DATA IN THIS EXERCISE:
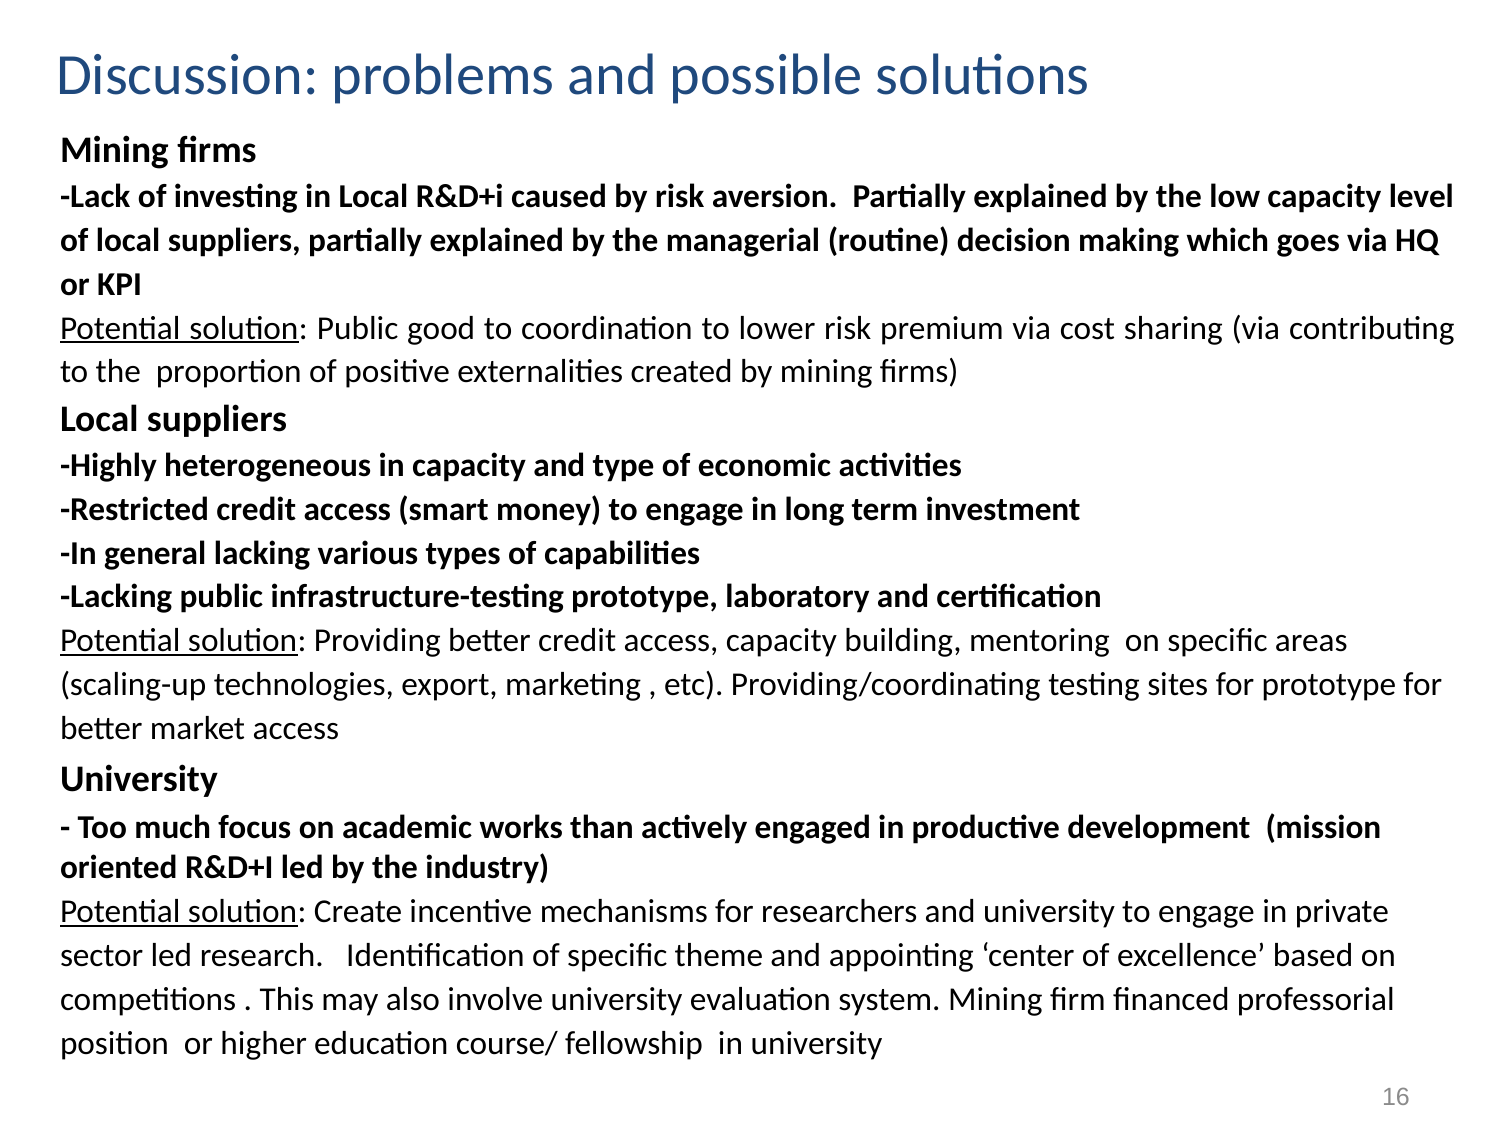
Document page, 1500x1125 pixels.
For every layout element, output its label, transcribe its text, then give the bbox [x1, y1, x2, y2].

title Discussion: problems and possible solutions [41, 0, 1459, 113]
slide_number 16 [1074, 1066, 1425, 1125]
list Mining firms -Lack of investing in Local R&D+i caused by risk aversion. Partially explained by the low capacity level of local suppliers, partially explained by the managerial (routine) decision making which goes via HQ or KPI Potential solution: Public good to coordination to lower risk premium via cost sharing (via contributing to the proportion of positive externalities created by mining firms) Local suppliers -Highly heterogeneous in capacity and type of economic activities -Restricted credit access (smart money) to engage in long term investment -In general lacking various types of capabilities -Lacking public infrastructure-testing prototype, laboratory and certification Potential solution: Providing better credit access, capacity building, mentoring on specific areas (scaling-up technologies, export, marketing , etc). Providing/coordinating testing sites for prototype for better market access University - Too much focus on academic works than actively engaged in productive development (mission oriented R&D+I led by the industry) Potential solution: Create incentive mechanisms for researchers and university to engage in private sector led research. Identification of specific theme and appointing ‘center of excellence’ based on competitions . This may also involve university evaluation system. Mining firm financed professorial position or higher education course/ fellowship in university [12, 113, 1472, 958]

EXERCISE: Exact transcription of the full listing above is required; images do not belong in it.

OUTPUT OF THE TASK:
Document page, 1500x1125 pixels.
For every layout element, output its label, transcribe its text, then give the bbox [x1, y1, x2, y2].

title Discussion: problems and possible solutions [41, 0, 1459, 113]
slide_number 16 [1074, 1066, 1425, 1125]
list Mining firms -Lack of investing in Local R&D+i caused by risk aversion. Partially explained by the low capacity level of local suppliers, partially explained by the managerial (routine) decision making which goes via HQ or KPI Potential solution: Public good to coordination to lower risk premium via cost sharing (via contributing to the proportion of positive externalities created by mining firms) Local suppliers -Highly heterogeneous in capacity and type of economic activities -Restricted credit access (smart money) to engage in long term investment -In general lacking various types of capabilities -Lacking public infrastructure-testing prototype, laboratory and certification Potential solution: Providing better credit access, capacity building, mentoring on specific areas (scaling-up technologies, export, marketing , etc). Providing/coordinating testing sites for prototype for better market access University - Too much focus on academic works than actively engaged in productive development (mission oriented R&D+I led by the industry) Potential solution: Create incentive mechanisms for researchers and university to engage in private sector led research. Identification of specific theme and appointing ‘center of excellence’ based on competitions . This may also involve university evaluation system. Mining firm financed professorial position or higher education course/ fellowship in university [12, 113, 1472, 958]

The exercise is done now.